Exercise brief: Could you write out again, unchanged, the stretch of rows from the very start through the line containing "family: Cyperaceae", including that line?

Supplied information:
************
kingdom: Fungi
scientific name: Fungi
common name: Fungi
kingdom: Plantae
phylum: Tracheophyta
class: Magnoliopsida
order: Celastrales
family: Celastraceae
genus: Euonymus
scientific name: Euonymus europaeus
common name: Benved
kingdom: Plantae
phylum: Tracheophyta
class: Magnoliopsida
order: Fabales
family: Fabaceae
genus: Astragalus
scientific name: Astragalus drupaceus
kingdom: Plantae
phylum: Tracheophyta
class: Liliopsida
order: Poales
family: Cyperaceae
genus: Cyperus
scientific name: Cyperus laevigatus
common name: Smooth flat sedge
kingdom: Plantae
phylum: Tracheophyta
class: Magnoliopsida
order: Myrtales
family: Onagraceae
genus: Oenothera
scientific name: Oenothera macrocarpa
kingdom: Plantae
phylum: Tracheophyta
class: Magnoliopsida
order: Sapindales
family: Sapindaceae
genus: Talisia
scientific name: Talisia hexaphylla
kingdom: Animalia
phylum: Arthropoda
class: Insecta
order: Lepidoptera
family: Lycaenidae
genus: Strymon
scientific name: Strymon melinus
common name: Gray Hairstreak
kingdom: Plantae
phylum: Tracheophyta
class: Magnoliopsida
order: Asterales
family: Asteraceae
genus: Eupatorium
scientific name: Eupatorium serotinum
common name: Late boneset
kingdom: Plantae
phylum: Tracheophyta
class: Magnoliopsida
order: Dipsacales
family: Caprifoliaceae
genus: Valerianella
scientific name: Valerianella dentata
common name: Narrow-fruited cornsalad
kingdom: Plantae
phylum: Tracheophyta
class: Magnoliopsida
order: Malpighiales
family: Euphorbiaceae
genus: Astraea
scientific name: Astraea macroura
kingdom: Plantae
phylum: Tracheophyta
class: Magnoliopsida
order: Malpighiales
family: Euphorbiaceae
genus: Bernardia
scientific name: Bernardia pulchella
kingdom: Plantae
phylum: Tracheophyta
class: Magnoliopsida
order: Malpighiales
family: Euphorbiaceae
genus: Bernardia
************
Exercise output:
kingdom: Fungi
scientific name: Fungi
common name: Fungi
kingdom: Plantae
phylum: Tracheophyta
class: Magnoliopsida
order: Celastrales
family: Celastraceae
genus: Euonymus
scientific name: Euonymus europaeus
common name: Benved
kingdom: Plantae
phylum: Tracheophyta
class: Magnoliopsida
order: Fabales
family: Fabaceae
genus: Astragalus
scientific name: Astragalus drupaceus
kingdom: Plantae
phylum: Tracheophyta
class: Liliopsida
order: Poales
family: Cyperaceae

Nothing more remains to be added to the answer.